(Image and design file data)
=== Section Start ===
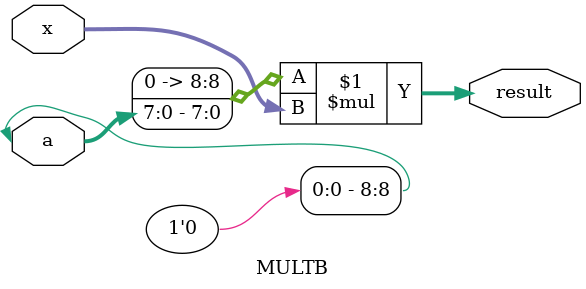
<source format=v>
`timescale 1ns / 1ps

module MULTB(
    input signed [8:0] a,
    input signed [7:0] x,
    output signed [15:0] result
    );
    
    assign a[8] = 1'b0;
    assign result = a * x; 
    
endmodule

</source>
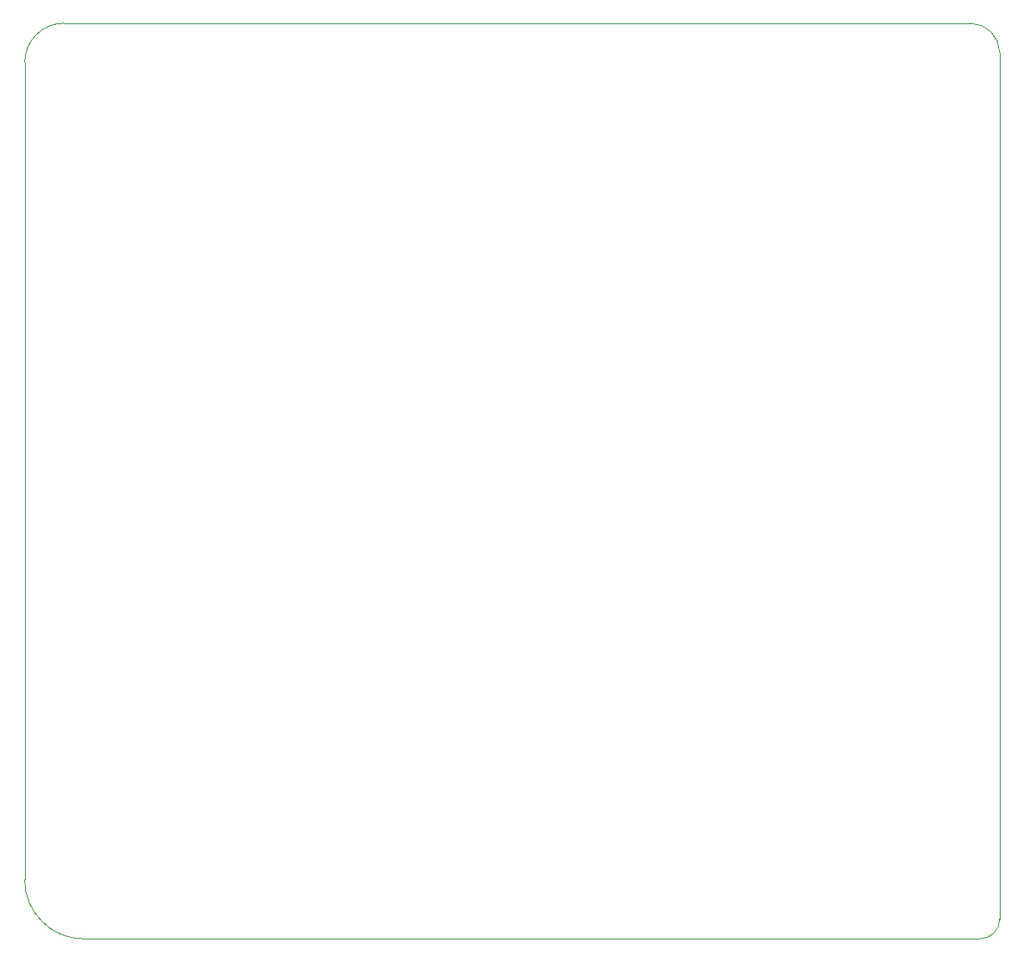
<source format=gbr>
G04 #@! TF.GenerationSoftware,KiCad,Pcbnew,(5.1.4)-1*
G04 #@! TF.CreationDate,2020-12-07T13:54:22+02:00*
G04 #@! TF.ProjectId,TDA7491 OP AMP,54444137-3439-4312-904f-5020414d502e,rev?*
G04 #@! TF.SameCoordinates,Original*
G04 #@! TF.FileFunction,Profile,NP*
%FSLAX46Y46*%
G04 Gerber Fmt 4.6, Leading zero omitted, Abs format (unit mm)*
G04 Created by KiCad (PCBNEW (5.1.4)-1) date 2020-12-07 13:54:22*
%MOMM*%
%LPD*%
G04 APERTURE LIST*
%ADD10C,0.050000*%
G04 APERTURE END LIST*
D10*
X186000000Y-152000000D02*
G75*
G02X184000000Y-154000000I-2000000J0D01*
G01*
X183000000Y-61000000D02*
G75*
G02X186000000Y-64000000I0J-3000000D01*
G01*
X183000000Y-61000000D02*
X183000000Y-61000000D01*
X87000000Y-65000000D02*
G75*
G02X91000000Y-61000000I4000000J0D01*
G01*
X93000000Y-154000000D02*
G75*
G02X87000000Y-148000000I0J6000000D01*
G01*
X184000000Y-154000000D02*
X93000000Y-154000000D01*
X186000000Y-64000000D02*
X186000000Y-152000000D01*
X91000000Y-61000000D02*
X183000000Y-61000000D01*
X87000000Y-148000000D02*
X87000000Y-65000000D01*
M02*

</source>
=== Section End ===
For the entries, state the number of lines that include the string "signed". Add no other words.

§ **Written response**
3